• _Exercise objective_
Copy out the material below word for word, from its first line up to and including the line containing "name author: (Gaudich.) Koch".

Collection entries
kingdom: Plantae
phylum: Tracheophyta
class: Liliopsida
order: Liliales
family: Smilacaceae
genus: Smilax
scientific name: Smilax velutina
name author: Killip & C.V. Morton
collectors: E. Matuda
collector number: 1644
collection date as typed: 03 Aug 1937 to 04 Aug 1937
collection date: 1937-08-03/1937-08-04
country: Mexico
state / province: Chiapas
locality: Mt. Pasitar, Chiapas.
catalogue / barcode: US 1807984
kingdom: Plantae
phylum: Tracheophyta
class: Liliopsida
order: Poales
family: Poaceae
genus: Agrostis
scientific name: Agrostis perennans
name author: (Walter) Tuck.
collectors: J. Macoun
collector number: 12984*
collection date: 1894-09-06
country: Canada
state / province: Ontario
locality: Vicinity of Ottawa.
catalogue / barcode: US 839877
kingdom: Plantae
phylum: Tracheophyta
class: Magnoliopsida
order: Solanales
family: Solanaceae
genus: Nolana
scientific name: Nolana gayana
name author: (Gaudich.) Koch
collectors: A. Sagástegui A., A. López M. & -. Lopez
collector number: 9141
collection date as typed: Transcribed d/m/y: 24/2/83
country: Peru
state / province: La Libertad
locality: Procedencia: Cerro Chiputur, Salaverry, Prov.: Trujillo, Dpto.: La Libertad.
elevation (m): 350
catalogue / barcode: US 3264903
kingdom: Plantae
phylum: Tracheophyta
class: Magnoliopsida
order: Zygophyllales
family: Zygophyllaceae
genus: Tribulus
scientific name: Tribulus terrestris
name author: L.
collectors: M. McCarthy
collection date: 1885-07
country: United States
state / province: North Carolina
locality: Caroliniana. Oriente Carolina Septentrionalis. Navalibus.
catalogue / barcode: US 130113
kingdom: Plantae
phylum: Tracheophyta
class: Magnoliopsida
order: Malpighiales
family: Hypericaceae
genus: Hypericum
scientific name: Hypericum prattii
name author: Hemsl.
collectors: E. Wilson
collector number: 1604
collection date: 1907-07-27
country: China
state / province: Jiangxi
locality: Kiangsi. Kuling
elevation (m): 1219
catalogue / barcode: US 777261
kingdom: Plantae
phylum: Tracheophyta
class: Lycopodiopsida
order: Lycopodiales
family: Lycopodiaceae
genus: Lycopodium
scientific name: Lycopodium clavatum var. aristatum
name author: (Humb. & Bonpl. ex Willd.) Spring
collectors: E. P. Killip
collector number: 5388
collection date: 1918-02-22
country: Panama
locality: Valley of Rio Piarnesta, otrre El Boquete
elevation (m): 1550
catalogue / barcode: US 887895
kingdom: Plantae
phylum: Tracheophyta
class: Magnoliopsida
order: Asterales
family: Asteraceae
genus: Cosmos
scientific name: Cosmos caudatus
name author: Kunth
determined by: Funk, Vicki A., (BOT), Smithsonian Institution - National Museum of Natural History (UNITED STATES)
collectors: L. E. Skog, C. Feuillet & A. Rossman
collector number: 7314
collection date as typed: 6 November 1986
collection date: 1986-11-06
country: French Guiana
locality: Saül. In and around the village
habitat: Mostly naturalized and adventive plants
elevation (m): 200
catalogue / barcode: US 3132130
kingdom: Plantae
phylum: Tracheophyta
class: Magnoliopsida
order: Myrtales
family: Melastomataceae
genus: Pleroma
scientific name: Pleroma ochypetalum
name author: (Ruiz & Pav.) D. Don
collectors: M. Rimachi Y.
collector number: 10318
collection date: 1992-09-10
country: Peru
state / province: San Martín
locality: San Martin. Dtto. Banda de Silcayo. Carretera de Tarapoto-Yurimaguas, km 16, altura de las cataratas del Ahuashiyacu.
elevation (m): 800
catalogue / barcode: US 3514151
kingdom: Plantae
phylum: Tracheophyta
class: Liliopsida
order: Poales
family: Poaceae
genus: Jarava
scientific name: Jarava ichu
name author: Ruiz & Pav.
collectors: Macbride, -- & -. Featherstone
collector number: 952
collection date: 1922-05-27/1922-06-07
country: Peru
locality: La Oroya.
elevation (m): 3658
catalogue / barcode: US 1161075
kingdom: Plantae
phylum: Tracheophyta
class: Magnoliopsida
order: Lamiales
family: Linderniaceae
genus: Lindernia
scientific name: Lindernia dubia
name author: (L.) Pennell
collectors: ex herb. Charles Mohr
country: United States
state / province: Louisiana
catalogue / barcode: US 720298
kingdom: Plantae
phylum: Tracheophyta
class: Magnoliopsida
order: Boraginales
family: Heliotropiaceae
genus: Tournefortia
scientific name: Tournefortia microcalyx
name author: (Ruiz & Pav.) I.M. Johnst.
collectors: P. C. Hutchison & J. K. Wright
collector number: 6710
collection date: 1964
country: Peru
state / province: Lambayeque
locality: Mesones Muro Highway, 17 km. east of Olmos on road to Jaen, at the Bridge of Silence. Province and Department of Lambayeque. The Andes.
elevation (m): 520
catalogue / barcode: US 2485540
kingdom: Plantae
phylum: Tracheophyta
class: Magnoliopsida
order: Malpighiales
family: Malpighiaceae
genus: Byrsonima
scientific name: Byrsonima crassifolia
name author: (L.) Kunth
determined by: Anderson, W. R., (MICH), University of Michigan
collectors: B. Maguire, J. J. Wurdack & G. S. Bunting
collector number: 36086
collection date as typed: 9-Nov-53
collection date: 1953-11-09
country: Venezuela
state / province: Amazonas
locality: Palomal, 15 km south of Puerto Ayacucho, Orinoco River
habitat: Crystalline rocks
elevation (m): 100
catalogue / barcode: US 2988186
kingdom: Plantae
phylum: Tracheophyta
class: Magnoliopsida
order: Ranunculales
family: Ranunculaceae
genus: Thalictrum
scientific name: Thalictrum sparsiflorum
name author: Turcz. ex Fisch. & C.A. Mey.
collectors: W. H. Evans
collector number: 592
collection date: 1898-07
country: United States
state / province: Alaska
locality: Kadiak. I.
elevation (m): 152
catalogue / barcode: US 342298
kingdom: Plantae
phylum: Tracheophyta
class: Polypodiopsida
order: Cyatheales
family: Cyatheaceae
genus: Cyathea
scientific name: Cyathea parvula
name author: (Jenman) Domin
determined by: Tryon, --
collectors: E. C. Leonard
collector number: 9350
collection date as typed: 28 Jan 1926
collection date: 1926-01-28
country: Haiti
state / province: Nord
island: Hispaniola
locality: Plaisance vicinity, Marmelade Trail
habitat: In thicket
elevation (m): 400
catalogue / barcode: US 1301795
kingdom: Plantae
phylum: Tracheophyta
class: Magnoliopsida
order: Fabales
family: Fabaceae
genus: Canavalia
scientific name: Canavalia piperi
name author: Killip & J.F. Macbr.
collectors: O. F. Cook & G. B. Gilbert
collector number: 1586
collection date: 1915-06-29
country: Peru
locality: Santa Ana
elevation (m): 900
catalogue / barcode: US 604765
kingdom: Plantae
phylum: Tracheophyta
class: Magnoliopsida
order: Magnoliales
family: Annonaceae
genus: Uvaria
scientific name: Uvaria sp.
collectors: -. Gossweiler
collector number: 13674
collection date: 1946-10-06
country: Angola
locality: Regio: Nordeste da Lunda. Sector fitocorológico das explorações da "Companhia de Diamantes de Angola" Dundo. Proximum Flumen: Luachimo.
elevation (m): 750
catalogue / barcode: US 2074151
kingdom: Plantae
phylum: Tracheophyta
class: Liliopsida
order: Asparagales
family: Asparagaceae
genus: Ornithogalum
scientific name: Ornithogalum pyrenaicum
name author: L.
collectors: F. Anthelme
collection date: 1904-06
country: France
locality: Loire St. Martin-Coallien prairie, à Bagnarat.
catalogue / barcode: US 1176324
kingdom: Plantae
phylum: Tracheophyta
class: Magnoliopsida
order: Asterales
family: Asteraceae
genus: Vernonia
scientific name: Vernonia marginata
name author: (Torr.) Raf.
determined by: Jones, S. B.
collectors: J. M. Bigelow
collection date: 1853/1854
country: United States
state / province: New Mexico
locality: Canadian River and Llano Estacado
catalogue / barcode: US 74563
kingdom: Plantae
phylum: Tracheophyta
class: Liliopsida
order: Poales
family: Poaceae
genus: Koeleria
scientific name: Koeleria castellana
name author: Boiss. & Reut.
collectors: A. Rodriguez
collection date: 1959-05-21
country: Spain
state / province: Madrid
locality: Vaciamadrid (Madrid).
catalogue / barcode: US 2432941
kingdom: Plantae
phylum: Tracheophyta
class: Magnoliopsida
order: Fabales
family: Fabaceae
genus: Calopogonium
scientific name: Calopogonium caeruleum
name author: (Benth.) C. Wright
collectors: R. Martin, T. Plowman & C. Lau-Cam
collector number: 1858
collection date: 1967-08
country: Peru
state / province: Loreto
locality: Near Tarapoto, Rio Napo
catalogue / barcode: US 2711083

• _Solution for this exercise_
kingdom: Plantae
phylum: Tracheophyta
class: Liliopsida
order: Liliales
family: Smilacaceae
genus: Smilax
scientific name: Smilax velutina
name author: Killip & C.V. Morton
collectors: E. Matuda
collector number: 1644
collection date as typed: 03 Aug 1937 to 04 Aug 1937
collection date: 1937-08-03/1937-08-04
country: Mexico
state / province: Chiapas
locality: Mt. Pasitar, Chiapas.
catalogue / barcode: US 1807984
kingdom: Plantae
phylum: Tracheophyta
class: Liliopsida
order: Poales
family: Poaceae
genus: Agrostis
scientific name: Agrostis perennans
name author: (Walter) Tuck.
collectors: J. Macoun
collector number: 12984*
collection date: 1894-09-06
country: Canada
state / province: Ontario
locality: Vicinity of Ottawa.
catalogue / barcode: US 839877
kingdom: Plantae
phylum: Tracheophyta
class: Magnoliopsida
order: Solanales
family: Solanaceae
genus: Nolana
scientific name: Nolana gayana
name author: (Gaudich.) Koch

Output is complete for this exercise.